# DIY Coil Building - where to buy large spools of wire?



## AlphaDog (26/6/17)

Hi all, I'd like to start building my own "fancy" coils and would like to know where I can purchase the larger spools of wire?

Thanks


----------



## JohnC (26/6/17)

If you are in the Northern Suburbs, you can try Vapour Mountain. I bought some off them a couple of weeks ago and you can walk into the shop and save on shipping fees.

Reactions: Informative 2


----------



## AlphaDog (26/6/17)

JohnC said:


> If you are in the Northern Suburbs, you can try Vapour Mountain. I bought some off them a couple of weeks ago and you can walk into the shop and save on shipping fees.

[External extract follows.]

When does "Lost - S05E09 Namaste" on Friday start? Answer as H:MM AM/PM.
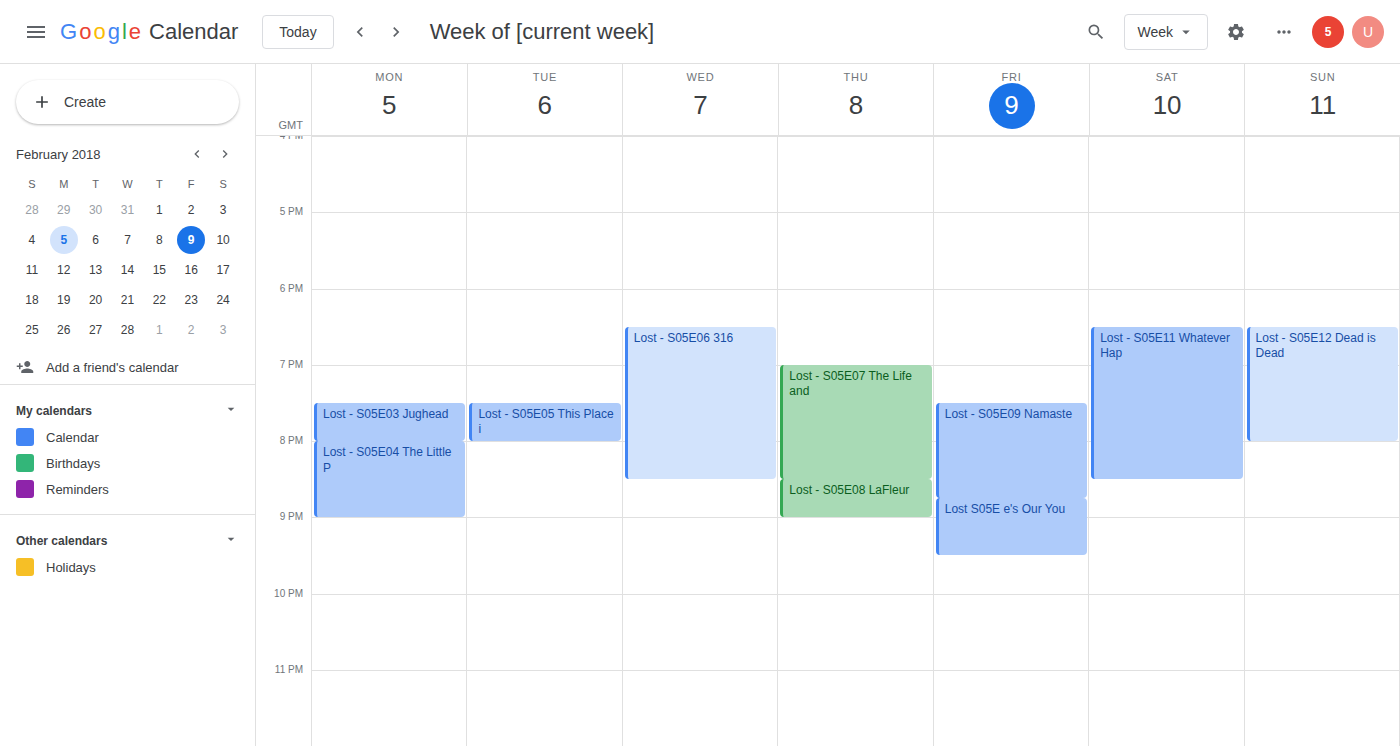
7:30 PMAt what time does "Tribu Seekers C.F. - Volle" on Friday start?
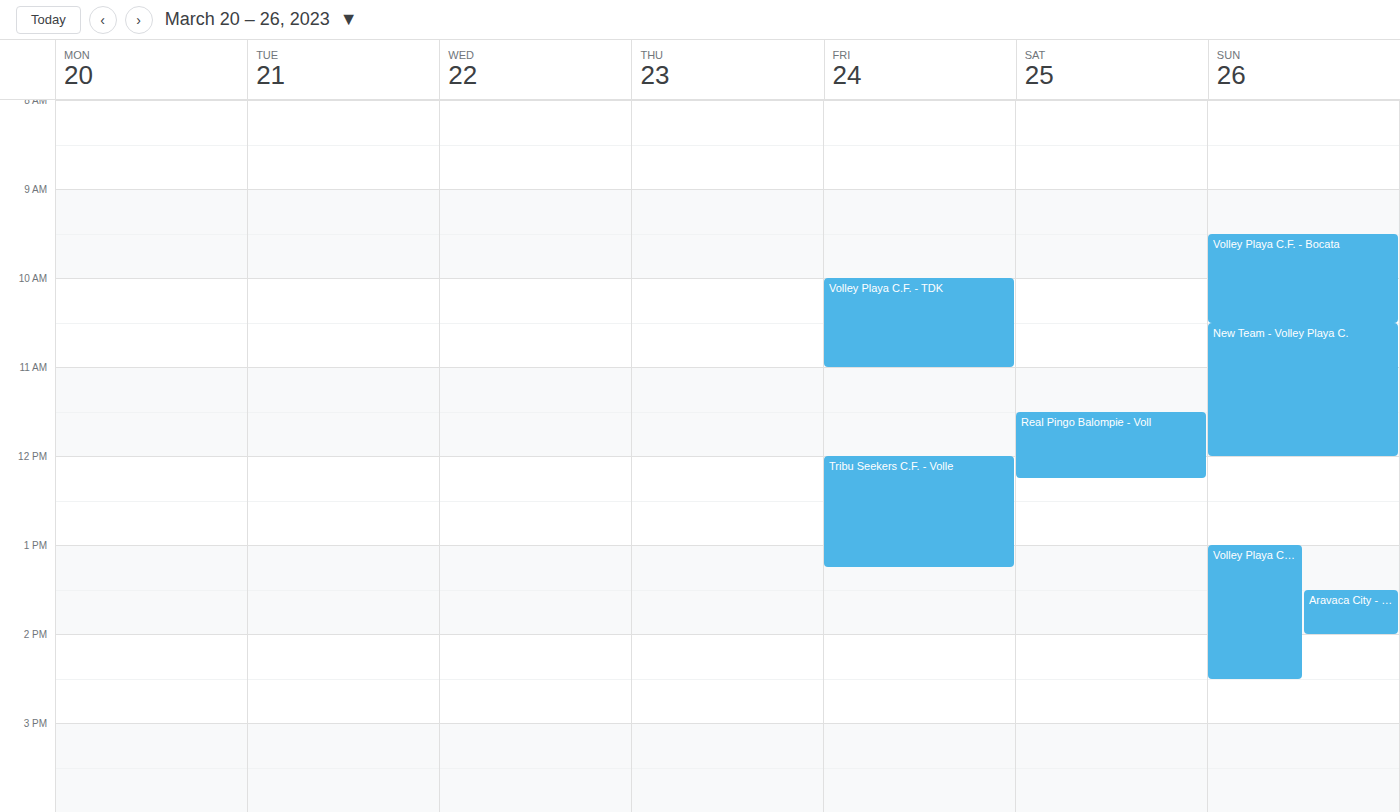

Thanks! Will check them out.


----------



## RichJB (26/6/17)

Vape Hyper has started stocking 500ft spools of Ni80.

Reactions: Informative 1


----------



## Silver (26/6/17)

AlphaDog said:


> Hi all, I'd like to start building my own "fancy" coils and would like to know where I can purchase the larger spools of wire?
> 
> Thanks



Hi @AlphaDog 
Have moved this thread for you to "who has stock" so the vendors can reply directly if they choose to
Might help you to find what you looking for

Reactions: Agree 1


----------



## AlphaDog (26/6/17)

I'm thinking perhaps I'll start with smaller spools than 500ft lol. Just need to see if this is something I could get into.


----------



## RichJB (26/6/17)

They also have 100ft spools. If you want to build Claptons, trust me - the 30ft spools offered by most vendors are useless. You will need at least 100ft for the Clapton wire. For the core wire, 30ft is fine.

Reactions: Like 1 | Agree 1


----------